A multi-scale map of cell structure fusing protein images and interactions
The cell is a multi-scale structure with modular organization across at least four orders of magnitude. Two central approaches for mapping this structure—protein fluorescent imaging and protein biophysical association—each generate extensive datasets, but of distinct qualities and resolutions that are typically treated separately.
Here we integrate immunofluorescence images in the Human Protein Atlas with affinity purifications in BioPlex to create a unified hierarchical map of human cell architecture. Integration is achieved by configuring each approach as a general measure of protein distance, then calibrating the two measures using machine learning.

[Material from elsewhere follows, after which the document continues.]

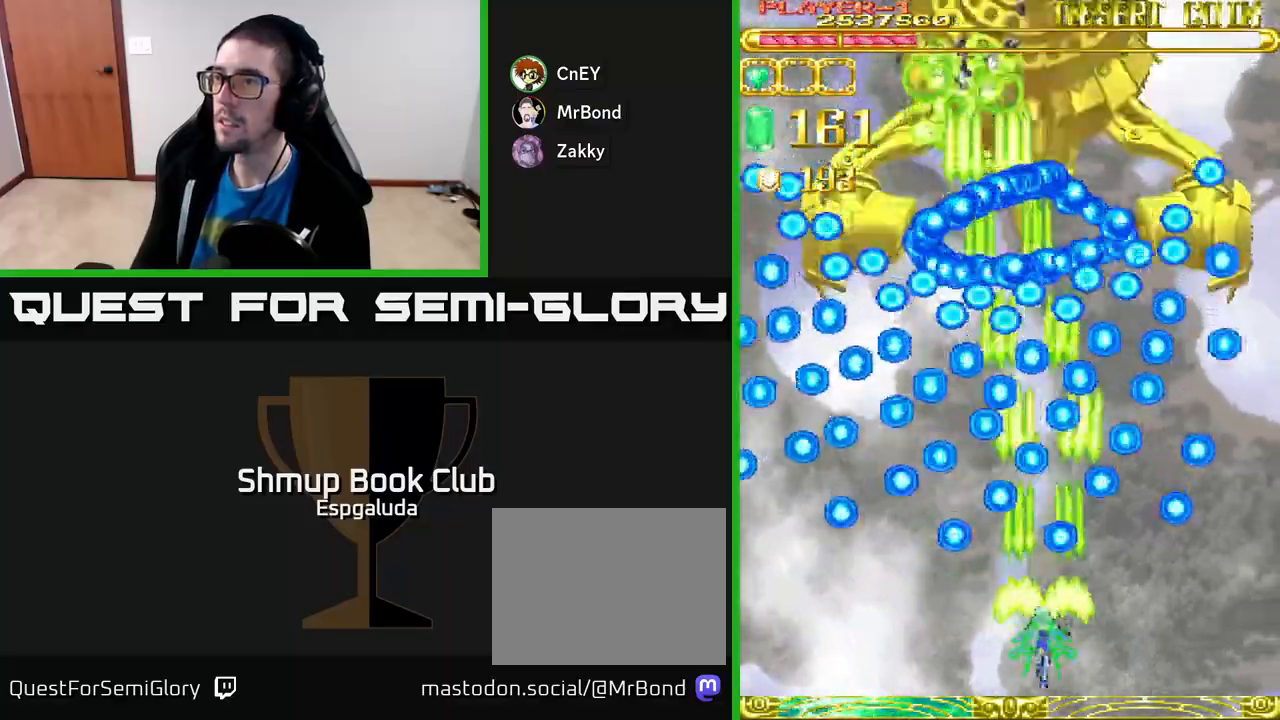
{"buttons": ["A", "DPAD_RIGHT"], "left_stick": "center", "events": [[133, "DPAD_DOWN", "down"], [133, "DPAD_LEFT", "down"], [217, "DPAD_LEFT", "up"], [233, "DPAD_DOWN", "up"], [417, "DPAD_RIGHT", "down"]]}
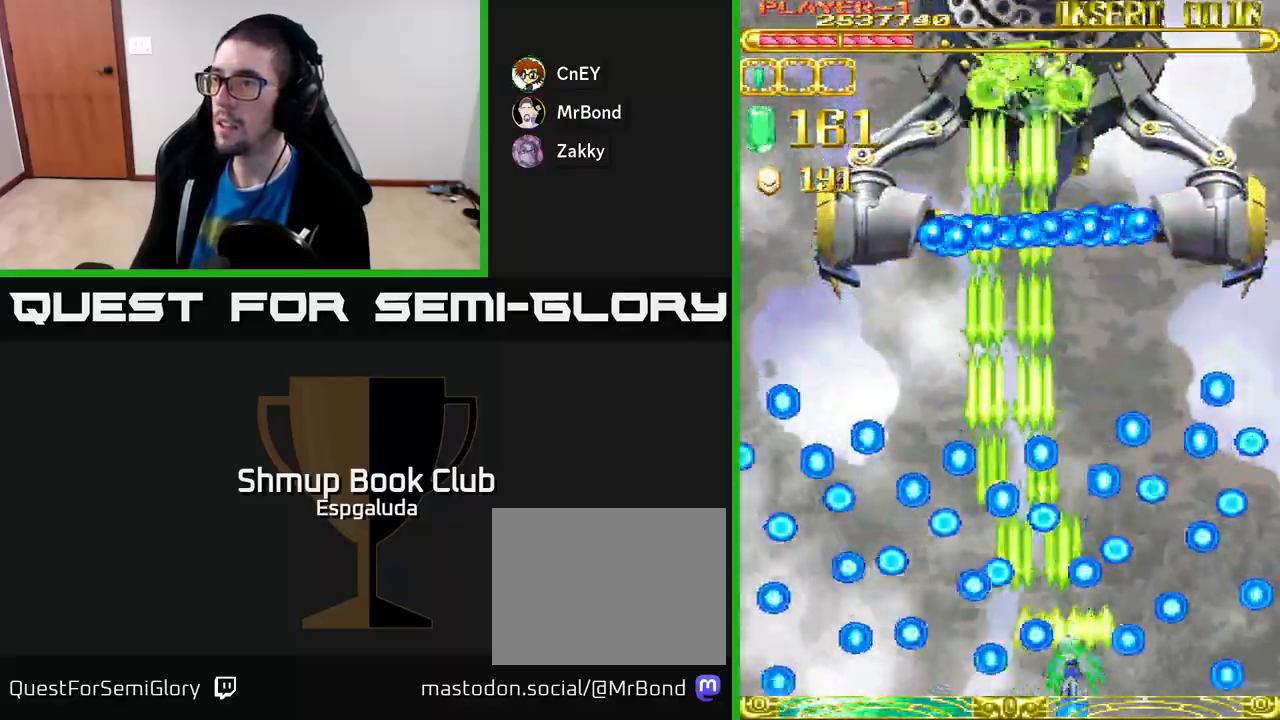
{"buttons": ["A", "DPAD_LEFT"], "left_stick": "center", "events": [[67, "DPAD_RIGHT", "up"], [233, "DPAD_LEFT", "down"], [317, "DPAD_LEFT", "up"], [500, "DPAD_LEFT", "down"]]}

The map, known as the multi-scale integrated cell (MuSIC 1.0), resolves 69 subcellular systems, of which approximately half are to our knowledge undocumented. Accordingly, we perform 134 additional affinity purifications and validate subunit associations for the majority of systems. The map reveals a pre-ribosomal RNA processing assembly and accessory factors, which we show govern rRNA maturation, and functional roles for SRRM1 and FAM120C in chromatin and RPS3A in splicing.
By integration across scales, MuSIC increases the resolution of imaging while giving protein interactions a spatial dimension, paving the way to incorporate diverse types of data in proteome-wide cell maps.